When I was old enough to care, my parents told me there was a Santa. It’s a story I accepted without question, because the concept of someone bringing me gifts once a year was rewarding enough to block out the creep factor of a fat, white, old guy sneaking into my house. I don’t remember being told detailed stories throughout the holiday season. This was the driving narrative: there’s an old guy who lives in the North Pole, surrounded by little people. You can send him a letter and tell him what you want and if you’re good enough, he’ll swing by your house on Christmas Eve. I was directed to the Rudolph The Red Nosed Reindeer Christmas claymation special. That was enough. I never questioned anything about the holiday season or Santa’s role in my life until one fateful night in the early 80’s.

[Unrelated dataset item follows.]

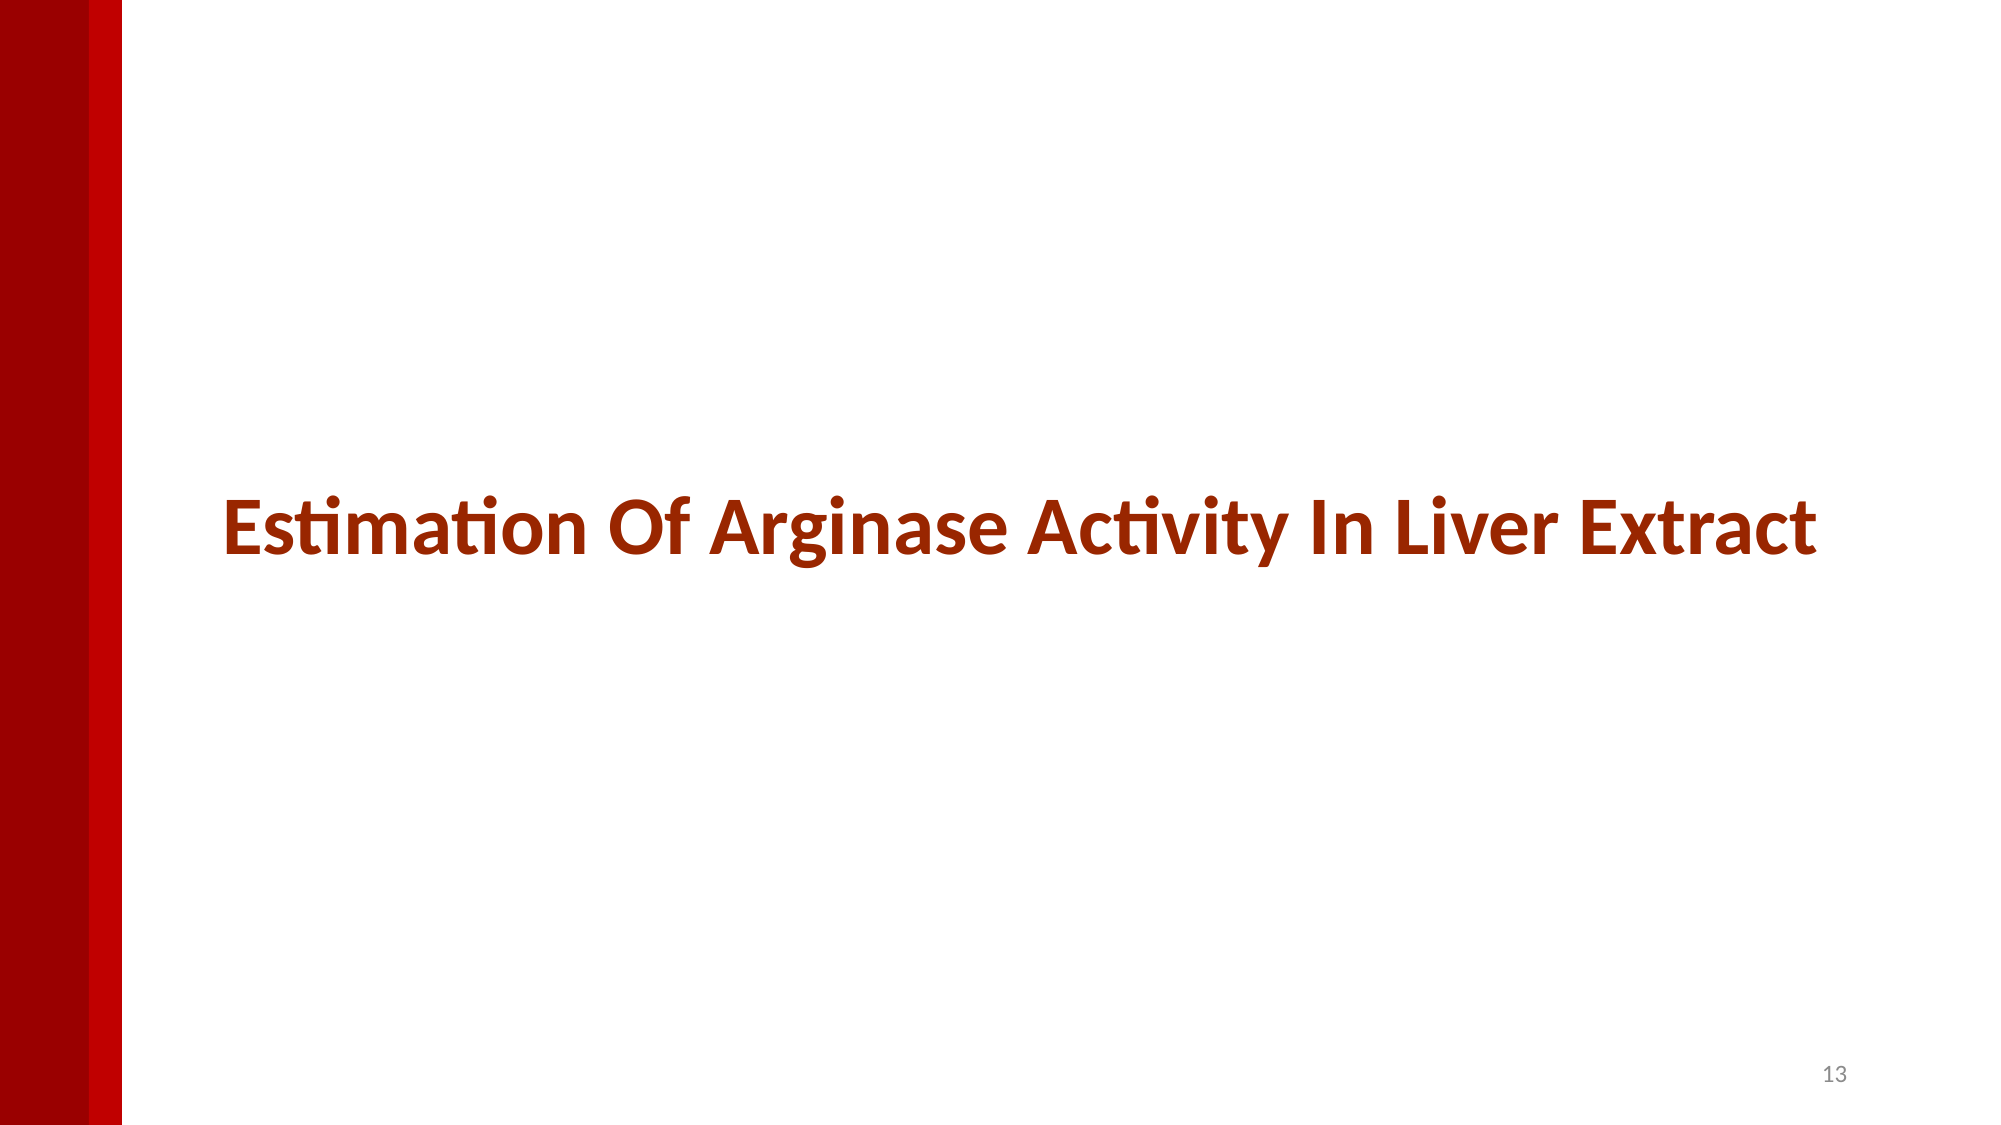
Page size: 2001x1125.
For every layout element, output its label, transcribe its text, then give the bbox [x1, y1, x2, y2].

It was Christmas Eve. I was six years old. I was in bed; alternating between pretending I was asleep to fool my mother who was periodically checking in on me, and jumping to the window convinced I could make out Rudolph’s nose in the night sky. I heard my parents stirring downstairs and quietly made my way to the hall to see what was going on. We had one of those two-story homes that were very popular in California in the 80’s – a giant vaulted ceiling reigning over a staircase that culminated in a landing you could look over from the second floor into the living room. I did a military shrug to the iron rods and peered under the banister, down to the floor below. My parents were discussing something I couldn’t quite make out. My mom was placing a stuffed koala under the tree.
I remember thinking, “cute,” and shrugging back to bed.

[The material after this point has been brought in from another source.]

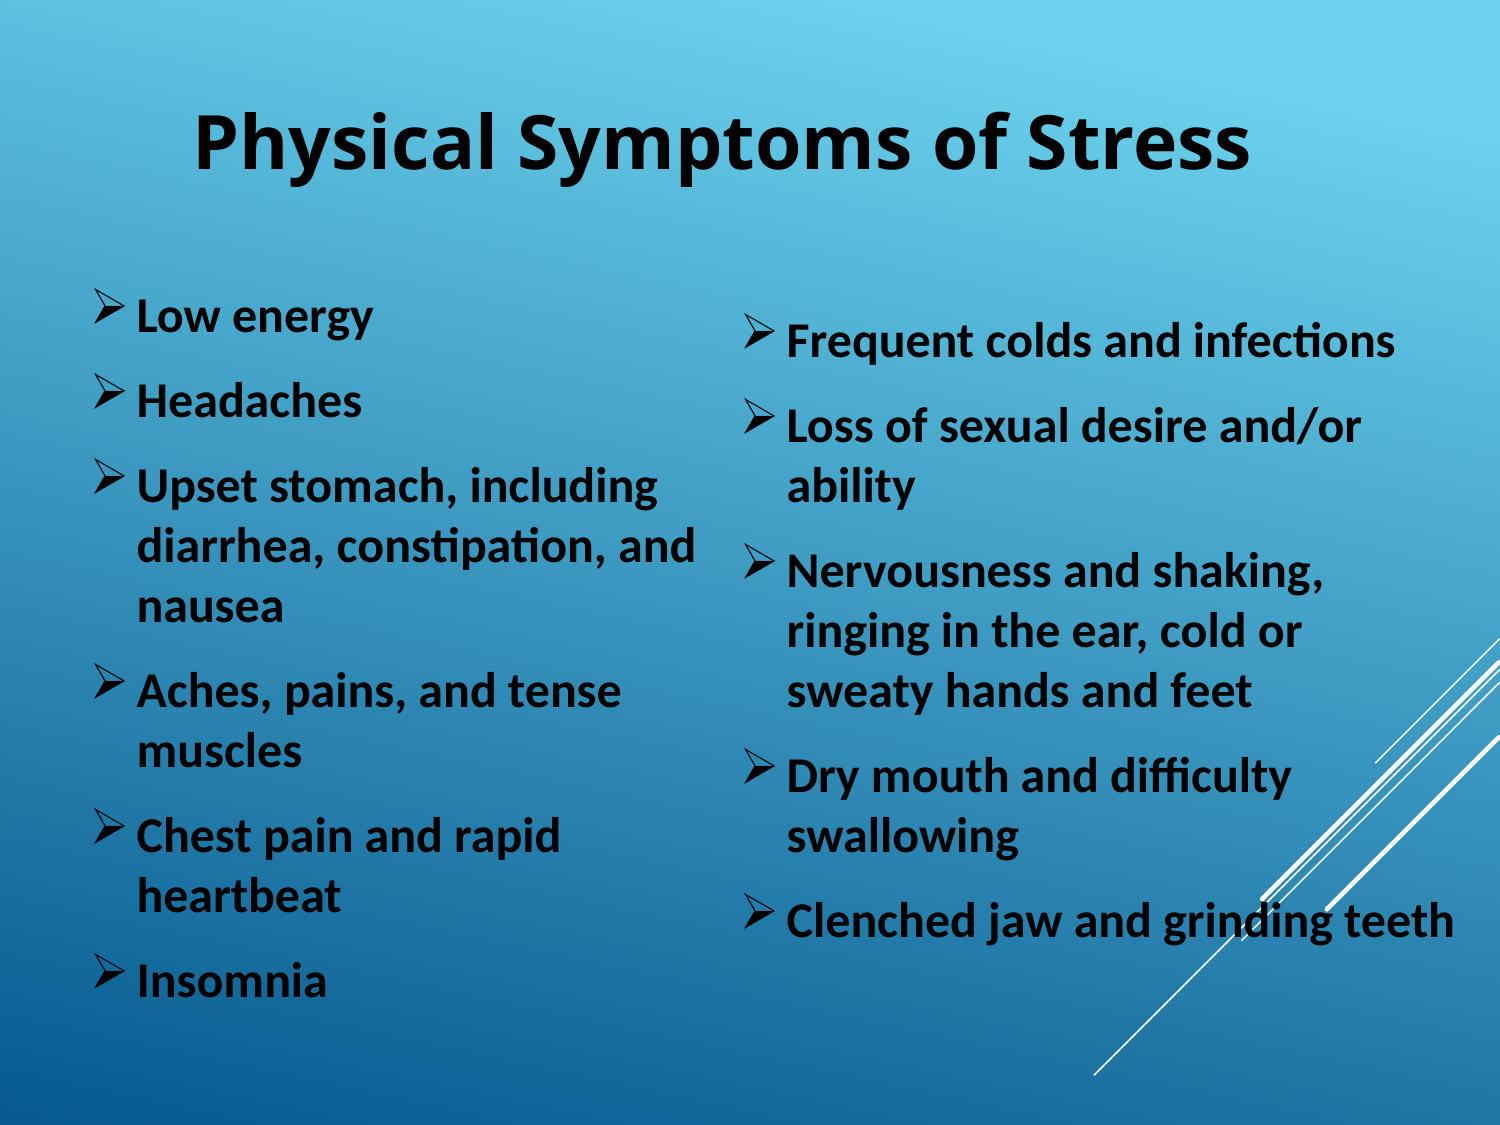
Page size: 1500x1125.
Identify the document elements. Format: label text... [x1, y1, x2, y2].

I woke in the morning to a lit tree, Santa’s cookies gone, and my mother excitedly showing me what Santa had brought to reward me for being such a good girl all year; a stuffed koala.
I can’t remember exactly what I was thinking at that moment, but I’m assuming it was something like, “my parents are lying assholes.”
I sat down defeated, and focused on the wall in front of me. Santa wasn’t real, my parents were not to be trusted, and that koala was a totally dumb gift.
I remember being specifically dismayed about the koala thing, but I don’t remember there being a running tally of all of the lies my parents had told to perpetuate the Santa myth, because there just weren’t that many. I accepted the Santa narrative and the few tall tales my parents told me; that Santa was a man who would make his way to our house once a year and that I could somehow visit him at the mall.
Seeing Santa sitting on a throne in the mall once a year didn’t present a quandary to my six-year-old brain. I guess had I thought about it, I could have deduced that there were other malls and other Santas – but I never did. Oakridge Mall in a suburban neighborhood in California was the only mall I knew. The Santa who sat in its glorious courtyard was the only one I would ever see. I didn’t question why or how Santa had the time to stop in a shitty mall in a young Silicon Valley. I didn’t think about the fact that he had clones all over the land, and what that meant for his credibility.
I’m already totally lying to my child and I am 100% okay with it. If I do such an amazing job at parenting that the only thing this kid has to mention at therapy is some Santa betrayal, I’ll consider that a win. A big win.
To be honest, I lie all the time because I sincerely feel I’ve earned that right, what with all the keeping my kids alive and wiping their asses and such. Hopefully my kid won’t hold it against me when he catches me with the proverbial koala in my hands.